Extract to read -
#####

When the following query is executed, PostgreSQL reads only the first page because all target tuples are stored in the first page. Refer to Fig. 3.8(a).

testdb=# SELECT * FROM tbl_corr WHERE col_asc BETWEEN 2 AND 4;

On the other hand, when the following query is executed, PostgreSQL has to read all pages. Refer to Fig. 3.8(b).

testdb=# SELECT * FROM tbl_corr WHERE col_rand BETWEEN 2 AND 4;

This way, the index correlation is a statistical correlation that reflects the influence of random access caused by the twist between the index ordering and the physical tuple ordering in the table in estimating the index scan cost.

Fig. 3.8. Index correlation.

Fig. 3.8. Index correlation. pgsql03.html

3.2.2.3. Total Cost

According to (3) and (14),

‘total cost’=0.285+13.2=13.485.

For confirmation, the result of the EXPLAIN command of the above SELECT query is shown below:

testdb=# EXPLAIN SELECT id, data FROM tbl WHERE data < 240;
QUERY PLAN
---------------------------------------------------------------------------
Index Scan using tbl_data_idx on tbl (cost=0.29..13.49 rows=240 width=8)
Index Cond: (data < 240)
(2 rows)

#####

Extracted information -
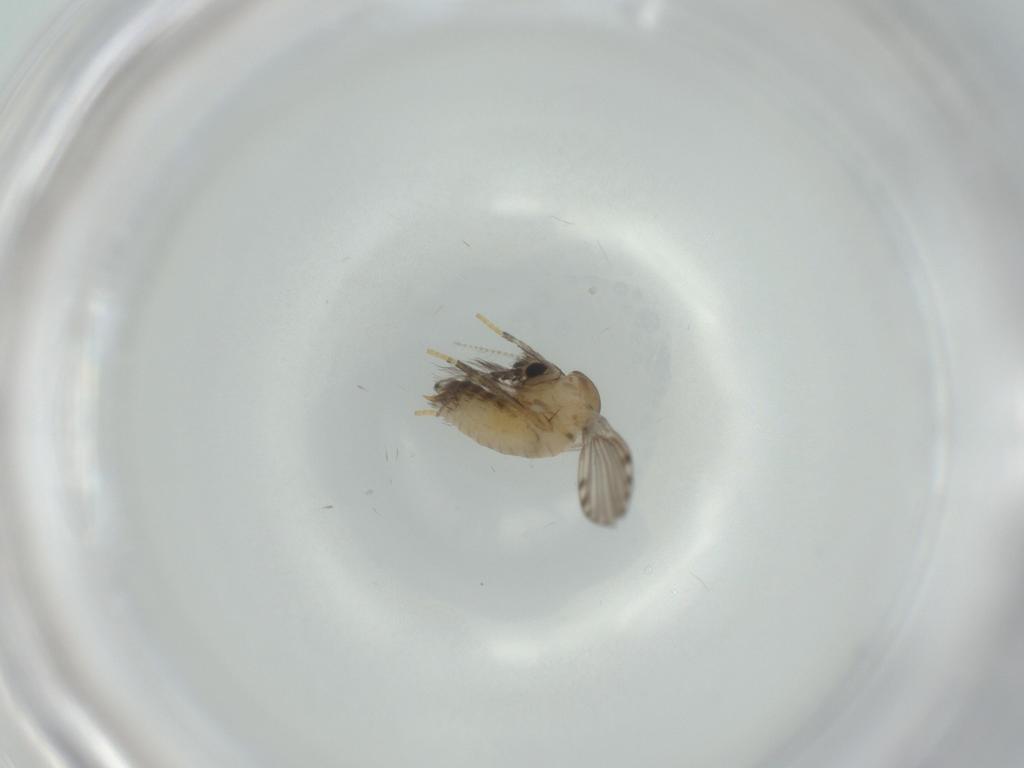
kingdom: Animalia
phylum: Arthropoda
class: Insecta
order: Diptera
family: Psychodidae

#####

What the task asks - Rewrite the PostgreSQL cost text between "For confirmation, the" and "(cost=0.29..13.49 rows=240 width=8)", inclusive, and swap "tbl_data_idx" for "tbl_idx".

Answer -
For confirmation, the result of the EXPLAIN command of the above SELECT query is shown below:

testdb=# EXPLAIN SELECT id, data FROM tbl WHERE data < 240;
QUERY PLAN
---------------------------------------------------------------------------
Index Scan using tbl_idx on tbl (cost=0.29..13.49 rows=240 width=8)